The NUA was recognised by the Commissioner of Elections as a political party and Mr. Ashraff fielded candidates of the NUA in several districts in the Parliamentary Elections that was held in 2000. During the campaign he died in a helicopter crash.

Fifteen years after his untimely death we are witnessing a unique situation in Parliament. The majority of Sri Lanka Parliament are members of the UPFA. President Maithripala Sirisena is the Chairman of the biggest constituent party, the SLFP. A section of the SLFP MPs supports President Sirisena and the Prime Minister from the government ranks and the rest support his 100 day programme whilst remaining in the Opposition. 

President Sirisena commands the unequivocal support from more than 2/3 of the MPs. Incidentally Prime Minister Ranil Wickremesinghe is the national leader of the UNP which has less than 50 MPs in Parliament. The UPFA does not challenge him to prove majority of MPs support him. The bulk of the Cabinet of Ministers is from the UNP. It sounds surreal but that is the present governing arrangement. No one would have imagined Sri Lanka would end up with this unique cohabitation arrangement when President Rajapaksa declared his intention to contest for the third time.  

Though the run-up to the election was bitter, acrimonious and violent, the post election period witnessed a time of reconciliation as a substantial section of the MPs of the SLFP supports the Prime Minister in Parliament. The 100-Day programme is a good cover for them to offer support to a programme rather than to individuals.  
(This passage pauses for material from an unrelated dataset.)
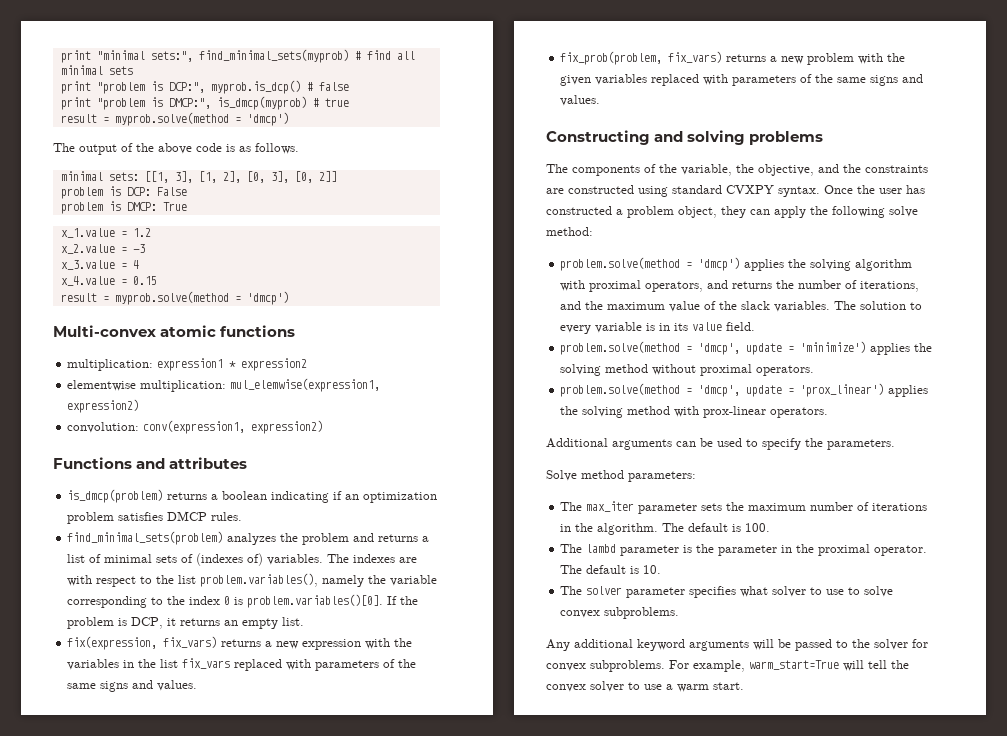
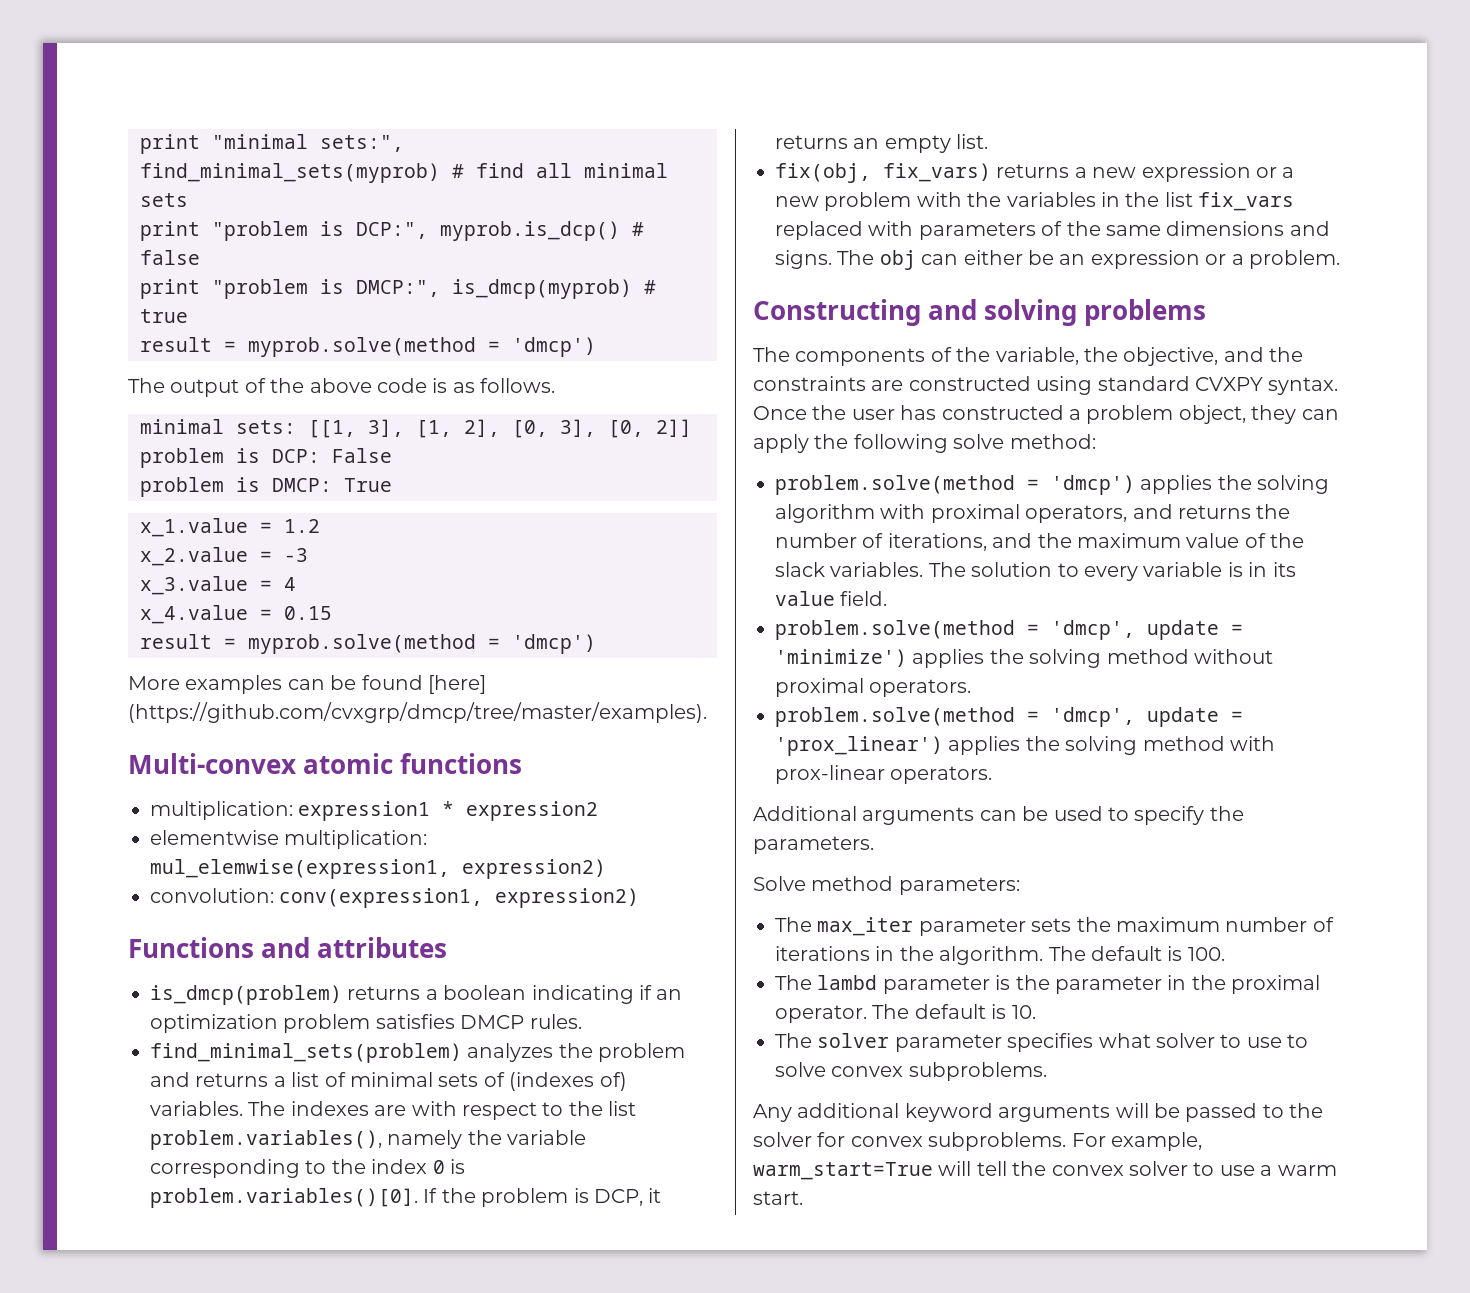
(289, 298) none -> [128,675,486,694] [128,702,707,723] // More examples can be found [here] (https://github.com/cvxgrp/dmcp/tree/master/examples).
[67,636,158,650] fix(expression, -> [775,163,871,183] fix(obj,
(362, 644) none -> [1256,167,1295,178] [775,192,912,211] or a new problem
[100,680,198,692] [560,51,906,65] [560,74,924,86] [560,95,601,106] signs and values. // fix_prob(problem, fix_vars) returns a new problem with the given variables replaced with parameters of the same signs and values. -> [1166,221,1330,236] [775,250,1340,270] dimensions and signs. The obj can either be an expression or a problem.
The current Cabinet of Ministers is dominated by members of the UNP and includes members drawn from the SLFP and some other political parties. One wonders whether we are witnessing the first seeds of democracy without Opposition taking root. No doubt as Mr. Ashraff would be a happy man that the party he created, the SLMC is part of the evolving political culture.  

The test begins when the Parliamentary Elections are announced. Both  President and the Prime Minister will have to work out a miraculous deal to maintain the political equilibrium. At present it is unthinkable that there would be a coalition of the UNP and the SLFP for the parliamentary elections. Even the candidature of the President Sirisena was beyond imagination before he announced his intention to contest his own President and party Chairman.


The test begins when the Parliamentary Elections are announced. Both the President and the PM will have to work out a miraculous deal to maintain the political equilibrium. 


No doubt there are dissenting voices and ideas. President Sirisena and the government are mindful of the mandate and the responsibilities on their shoulders. SLFP led coalition is also well aware of the near 48% mandate received from the people. Both put together one can assume that the President currently enjoys the confidence of more than 98% of the people. 

The tme has come to put an end to antagonistic and confrontational politics and usher in a democracy where all are equal stakeholders. It is up to both the President and the Prime Minister to consolidate the hard earn victory and protect the foundation the people have built through their ballot.